▶ **Problem to work on**: Below this line is the material. Write out only its lines from the one containing "width:124px; height:58px; border-radius:8px;" through the one containing "transform:translate(-50%,-50%); width:22px; height:22px;", both kept, exactly.

---------- Material for this exercise

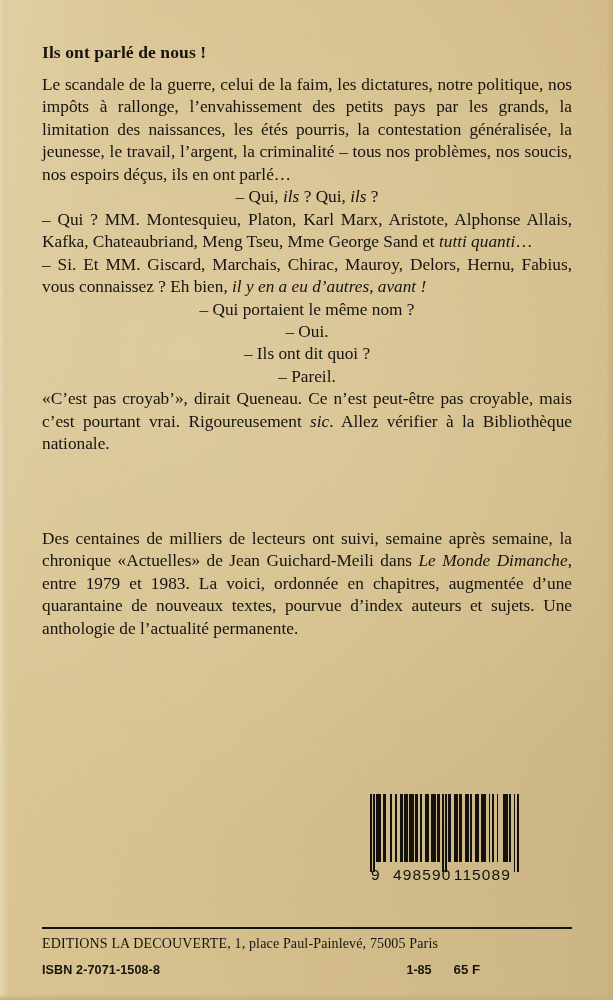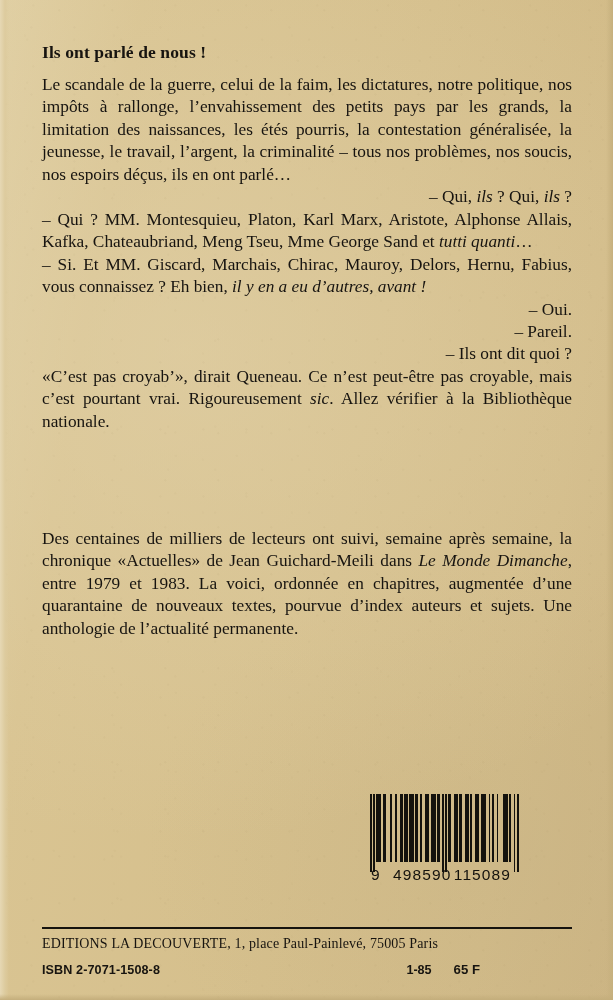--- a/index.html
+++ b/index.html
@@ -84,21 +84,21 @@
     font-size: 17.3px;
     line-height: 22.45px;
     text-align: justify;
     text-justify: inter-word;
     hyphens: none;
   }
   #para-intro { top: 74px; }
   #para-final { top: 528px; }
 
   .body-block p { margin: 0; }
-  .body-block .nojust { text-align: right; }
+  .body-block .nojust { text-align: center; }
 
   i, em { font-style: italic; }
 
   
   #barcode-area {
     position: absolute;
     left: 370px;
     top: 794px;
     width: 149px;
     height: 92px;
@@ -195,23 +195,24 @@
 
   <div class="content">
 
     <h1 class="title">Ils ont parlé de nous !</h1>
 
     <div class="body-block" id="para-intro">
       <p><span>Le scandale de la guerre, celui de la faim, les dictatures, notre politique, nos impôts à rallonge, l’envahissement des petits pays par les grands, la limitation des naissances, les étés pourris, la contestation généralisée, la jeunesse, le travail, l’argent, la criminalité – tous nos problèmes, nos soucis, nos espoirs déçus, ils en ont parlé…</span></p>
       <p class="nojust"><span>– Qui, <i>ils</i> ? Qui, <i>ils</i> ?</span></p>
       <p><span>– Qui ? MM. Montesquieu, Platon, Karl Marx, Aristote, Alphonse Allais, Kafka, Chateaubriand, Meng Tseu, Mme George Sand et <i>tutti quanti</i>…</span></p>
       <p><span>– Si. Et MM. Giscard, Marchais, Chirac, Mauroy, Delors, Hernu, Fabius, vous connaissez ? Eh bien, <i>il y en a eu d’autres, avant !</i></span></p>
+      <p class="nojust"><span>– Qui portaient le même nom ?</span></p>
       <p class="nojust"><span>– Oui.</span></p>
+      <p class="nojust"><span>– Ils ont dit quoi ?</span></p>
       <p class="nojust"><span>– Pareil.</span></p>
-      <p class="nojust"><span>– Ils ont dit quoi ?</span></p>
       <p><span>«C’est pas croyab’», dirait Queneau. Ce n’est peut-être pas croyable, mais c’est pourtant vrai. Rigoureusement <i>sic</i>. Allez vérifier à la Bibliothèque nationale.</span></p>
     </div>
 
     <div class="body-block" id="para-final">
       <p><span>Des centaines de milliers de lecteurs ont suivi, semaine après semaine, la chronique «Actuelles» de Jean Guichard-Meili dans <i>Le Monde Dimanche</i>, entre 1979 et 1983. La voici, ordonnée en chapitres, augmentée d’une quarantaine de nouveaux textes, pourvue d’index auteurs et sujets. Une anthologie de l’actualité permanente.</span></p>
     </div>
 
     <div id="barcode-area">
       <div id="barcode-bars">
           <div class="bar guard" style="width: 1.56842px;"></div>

--------------------
---------- Material for this exercise

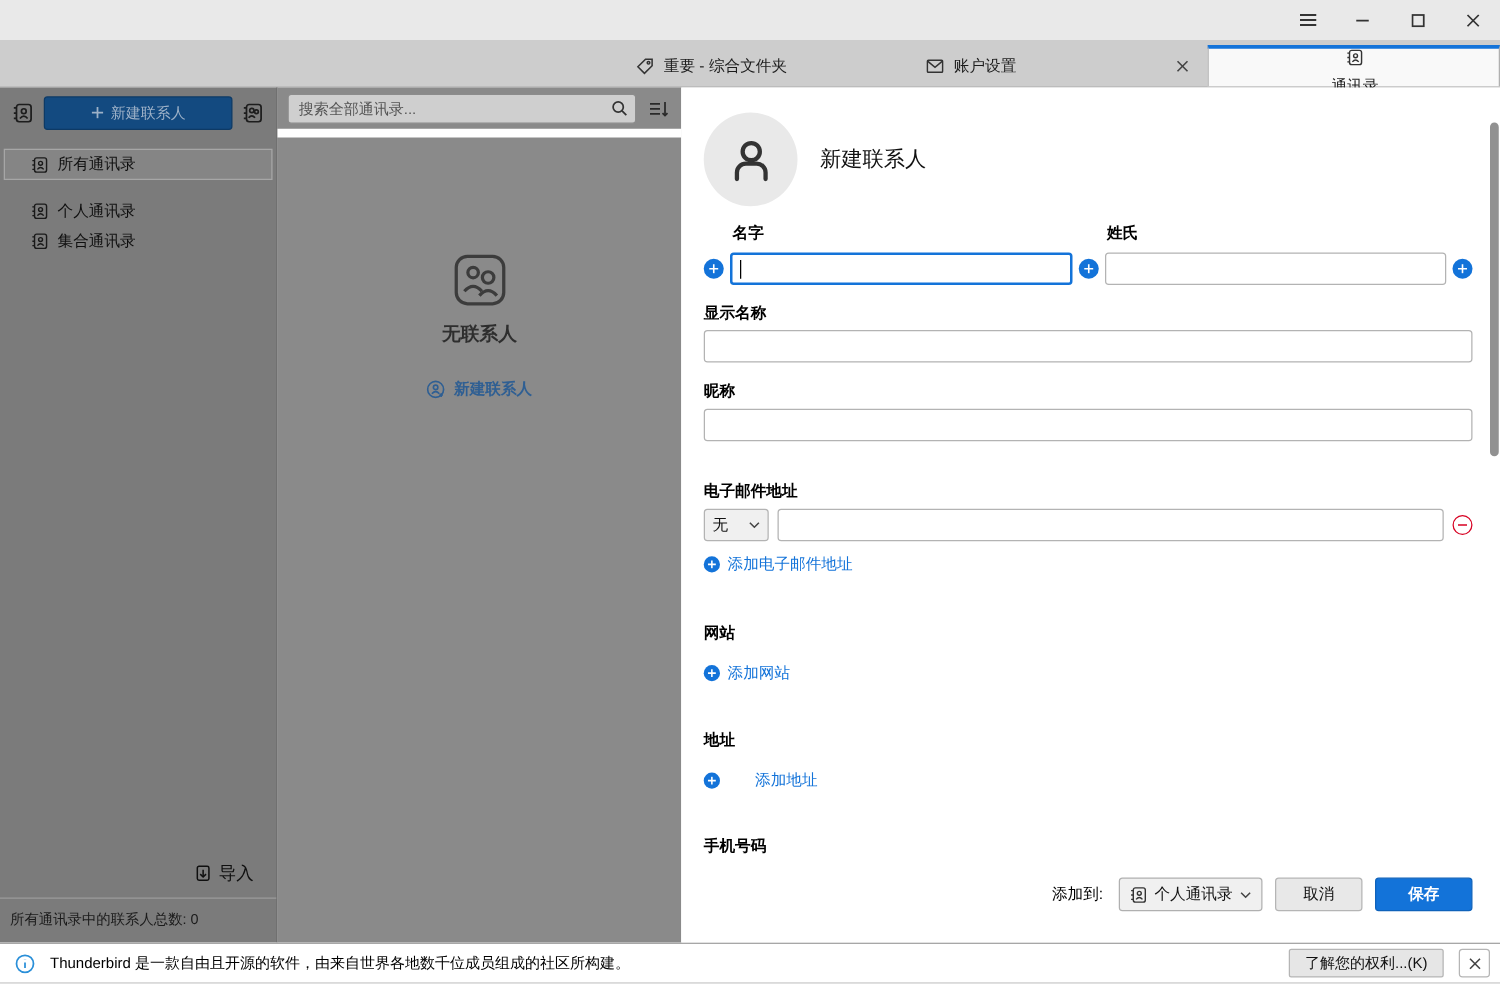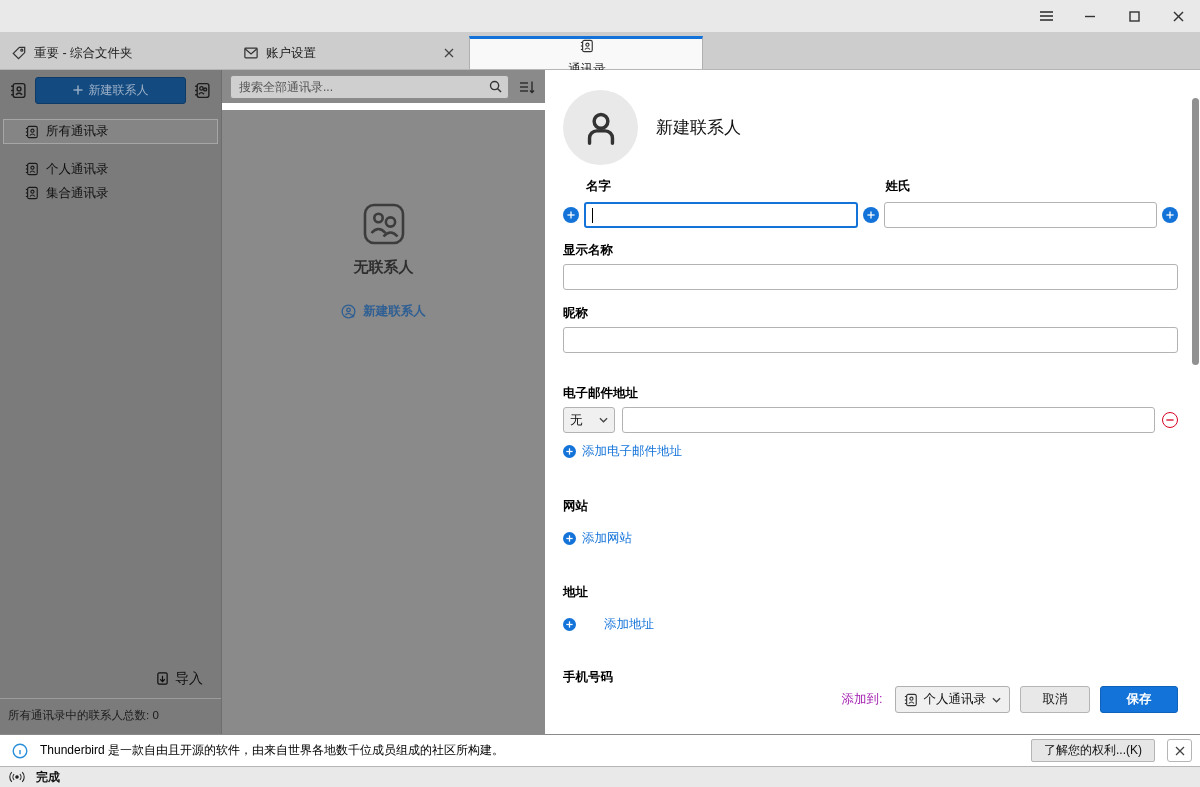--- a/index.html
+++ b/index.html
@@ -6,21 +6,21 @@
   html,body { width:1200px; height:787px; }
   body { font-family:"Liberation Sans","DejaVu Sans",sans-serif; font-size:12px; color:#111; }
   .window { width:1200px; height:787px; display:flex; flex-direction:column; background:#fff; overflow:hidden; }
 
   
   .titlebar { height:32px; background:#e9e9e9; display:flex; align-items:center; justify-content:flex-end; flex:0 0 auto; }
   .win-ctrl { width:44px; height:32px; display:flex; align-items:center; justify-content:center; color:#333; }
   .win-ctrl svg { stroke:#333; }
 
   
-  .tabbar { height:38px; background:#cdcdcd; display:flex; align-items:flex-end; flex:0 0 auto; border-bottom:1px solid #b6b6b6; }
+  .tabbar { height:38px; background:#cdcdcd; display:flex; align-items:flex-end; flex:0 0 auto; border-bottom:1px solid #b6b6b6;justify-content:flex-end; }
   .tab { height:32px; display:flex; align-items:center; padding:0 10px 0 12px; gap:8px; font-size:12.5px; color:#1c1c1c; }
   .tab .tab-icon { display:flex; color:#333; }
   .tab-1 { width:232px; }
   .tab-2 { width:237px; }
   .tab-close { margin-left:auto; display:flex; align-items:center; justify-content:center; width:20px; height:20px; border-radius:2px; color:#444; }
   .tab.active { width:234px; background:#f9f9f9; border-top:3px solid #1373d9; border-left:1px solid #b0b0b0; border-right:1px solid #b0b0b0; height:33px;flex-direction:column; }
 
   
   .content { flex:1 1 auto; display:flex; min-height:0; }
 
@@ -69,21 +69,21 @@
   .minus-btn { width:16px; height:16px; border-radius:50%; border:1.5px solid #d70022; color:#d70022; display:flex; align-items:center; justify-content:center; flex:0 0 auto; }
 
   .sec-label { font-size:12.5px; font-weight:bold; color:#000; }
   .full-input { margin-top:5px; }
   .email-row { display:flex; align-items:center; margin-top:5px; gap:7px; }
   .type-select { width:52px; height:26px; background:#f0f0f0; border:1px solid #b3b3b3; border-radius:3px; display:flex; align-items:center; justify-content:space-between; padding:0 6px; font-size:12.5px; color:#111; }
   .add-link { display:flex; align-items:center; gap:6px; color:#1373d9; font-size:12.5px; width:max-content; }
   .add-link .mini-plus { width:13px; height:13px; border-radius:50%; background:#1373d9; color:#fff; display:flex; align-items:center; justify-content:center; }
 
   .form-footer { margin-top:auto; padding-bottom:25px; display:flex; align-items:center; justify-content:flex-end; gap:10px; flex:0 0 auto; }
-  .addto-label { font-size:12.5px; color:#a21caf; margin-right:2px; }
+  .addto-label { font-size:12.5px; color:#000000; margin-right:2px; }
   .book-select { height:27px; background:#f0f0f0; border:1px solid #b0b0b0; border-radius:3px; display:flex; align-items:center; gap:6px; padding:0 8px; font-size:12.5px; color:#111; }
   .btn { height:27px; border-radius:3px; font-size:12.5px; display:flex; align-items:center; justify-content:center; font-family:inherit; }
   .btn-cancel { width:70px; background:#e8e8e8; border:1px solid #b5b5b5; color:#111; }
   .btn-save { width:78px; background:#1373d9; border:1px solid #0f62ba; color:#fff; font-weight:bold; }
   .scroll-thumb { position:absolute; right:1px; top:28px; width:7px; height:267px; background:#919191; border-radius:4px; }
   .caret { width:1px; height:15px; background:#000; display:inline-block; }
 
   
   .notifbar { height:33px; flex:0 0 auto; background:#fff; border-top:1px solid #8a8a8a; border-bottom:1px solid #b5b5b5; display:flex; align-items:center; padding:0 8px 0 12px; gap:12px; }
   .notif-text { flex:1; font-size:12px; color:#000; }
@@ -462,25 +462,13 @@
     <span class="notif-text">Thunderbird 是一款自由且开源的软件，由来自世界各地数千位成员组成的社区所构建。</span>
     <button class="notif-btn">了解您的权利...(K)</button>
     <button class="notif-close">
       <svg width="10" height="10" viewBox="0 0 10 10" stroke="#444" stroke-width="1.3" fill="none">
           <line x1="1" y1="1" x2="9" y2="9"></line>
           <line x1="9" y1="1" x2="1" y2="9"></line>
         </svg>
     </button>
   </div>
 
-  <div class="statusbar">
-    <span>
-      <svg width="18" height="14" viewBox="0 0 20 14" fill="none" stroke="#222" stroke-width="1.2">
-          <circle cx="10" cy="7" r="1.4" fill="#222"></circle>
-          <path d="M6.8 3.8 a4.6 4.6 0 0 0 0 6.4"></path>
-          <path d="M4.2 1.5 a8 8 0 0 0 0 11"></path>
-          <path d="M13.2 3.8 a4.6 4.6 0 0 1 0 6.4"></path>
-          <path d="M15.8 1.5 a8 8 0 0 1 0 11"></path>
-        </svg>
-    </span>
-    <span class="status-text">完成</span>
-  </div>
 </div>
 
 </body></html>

--------------------
---------- Material for this exercise

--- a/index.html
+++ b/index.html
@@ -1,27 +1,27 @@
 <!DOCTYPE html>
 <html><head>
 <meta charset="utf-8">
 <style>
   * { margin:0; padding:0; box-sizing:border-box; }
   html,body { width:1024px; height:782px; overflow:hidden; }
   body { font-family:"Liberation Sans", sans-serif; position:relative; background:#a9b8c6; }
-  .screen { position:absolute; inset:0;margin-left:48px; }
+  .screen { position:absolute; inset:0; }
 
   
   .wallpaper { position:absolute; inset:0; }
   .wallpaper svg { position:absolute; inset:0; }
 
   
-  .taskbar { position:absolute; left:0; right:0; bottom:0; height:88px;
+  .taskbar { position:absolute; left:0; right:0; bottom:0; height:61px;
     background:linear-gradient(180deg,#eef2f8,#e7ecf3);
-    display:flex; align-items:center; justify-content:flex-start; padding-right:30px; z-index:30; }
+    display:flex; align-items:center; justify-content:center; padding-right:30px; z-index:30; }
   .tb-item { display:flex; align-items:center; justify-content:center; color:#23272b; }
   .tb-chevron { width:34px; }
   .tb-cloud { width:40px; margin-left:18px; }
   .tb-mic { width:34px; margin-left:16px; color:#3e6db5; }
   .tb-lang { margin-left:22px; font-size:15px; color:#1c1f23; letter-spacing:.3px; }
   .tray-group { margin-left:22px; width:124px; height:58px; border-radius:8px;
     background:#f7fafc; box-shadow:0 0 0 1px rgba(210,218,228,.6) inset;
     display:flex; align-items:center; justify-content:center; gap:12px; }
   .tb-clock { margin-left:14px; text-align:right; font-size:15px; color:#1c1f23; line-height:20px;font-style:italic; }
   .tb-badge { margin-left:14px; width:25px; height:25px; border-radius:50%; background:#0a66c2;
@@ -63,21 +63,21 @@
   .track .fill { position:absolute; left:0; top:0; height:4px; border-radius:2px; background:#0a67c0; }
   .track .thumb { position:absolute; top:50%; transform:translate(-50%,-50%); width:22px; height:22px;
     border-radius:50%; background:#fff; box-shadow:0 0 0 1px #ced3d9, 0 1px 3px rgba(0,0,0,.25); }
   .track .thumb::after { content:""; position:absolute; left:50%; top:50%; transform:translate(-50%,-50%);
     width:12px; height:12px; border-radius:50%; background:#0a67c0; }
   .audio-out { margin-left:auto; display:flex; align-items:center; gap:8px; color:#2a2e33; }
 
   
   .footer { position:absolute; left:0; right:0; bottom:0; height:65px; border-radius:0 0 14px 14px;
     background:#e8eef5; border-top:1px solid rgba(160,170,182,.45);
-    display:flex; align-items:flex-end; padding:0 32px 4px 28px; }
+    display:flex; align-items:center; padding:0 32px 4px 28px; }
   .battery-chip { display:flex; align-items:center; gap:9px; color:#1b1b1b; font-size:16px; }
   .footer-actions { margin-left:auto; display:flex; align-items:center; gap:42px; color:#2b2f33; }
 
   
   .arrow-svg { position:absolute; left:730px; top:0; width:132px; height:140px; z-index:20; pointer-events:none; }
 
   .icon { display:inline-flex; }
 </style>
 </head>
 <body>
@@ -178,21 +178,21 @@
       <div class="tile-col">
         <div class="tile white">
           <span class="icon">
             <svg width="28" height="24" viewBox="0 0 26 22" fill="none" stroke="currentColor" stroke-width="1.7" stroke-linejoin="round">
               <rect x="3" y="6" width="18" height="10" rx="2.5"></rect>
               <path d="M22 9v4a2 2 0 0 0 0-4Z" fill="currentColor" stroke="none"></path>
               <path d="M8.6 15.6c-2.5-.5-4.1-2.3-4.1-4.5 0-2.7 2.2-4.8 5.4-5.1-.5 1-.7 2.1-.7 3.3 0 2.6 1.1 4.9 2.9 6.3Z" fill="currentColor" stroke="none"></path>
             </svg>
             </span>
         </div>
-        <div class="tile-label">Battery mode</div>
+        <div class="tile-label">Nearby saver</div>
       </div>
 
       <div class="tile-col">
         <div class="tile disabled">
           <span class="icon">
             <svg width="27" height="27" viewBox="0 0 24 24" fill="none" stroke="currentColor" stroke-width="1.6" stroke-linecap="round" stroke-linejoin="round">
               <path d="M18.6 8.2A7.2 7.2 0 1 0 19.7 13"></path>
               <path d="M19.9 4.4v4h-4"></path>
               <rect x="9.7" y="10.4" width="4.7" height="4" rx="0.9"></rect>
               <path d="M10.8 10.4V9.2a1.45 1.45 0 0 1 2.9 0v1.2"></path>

--------------------

▶ **Answer section**:
   .tray-group { margin-left:22px; width:124px; height:58px; border-radius:8px;
     background:#f7fafc; box-shadow:0 0 0 1px rgba(210,218,228,.6) inset;
     display:flex; align-items:center; justify-content:center; gap:12px; }
   .tb-clock { margin-left:14px; text-align:right; font-size:15px; color:#1c1f23; line-height:20px;font-style:italic; }
   .tb-badge { margin-left:14px; width:25px; height:25px; border-radius:50%; background:#0a66c2;
@@ -63,21 +63,21 @@
   .track .fill { position:absolute; left:0; top:0; height:4px; border-radius:2px; background:#0a67c0; }
   .track .thumb { position:absolute; top:50%; transform:translate(-50%,-50%); width:22px; height:22px;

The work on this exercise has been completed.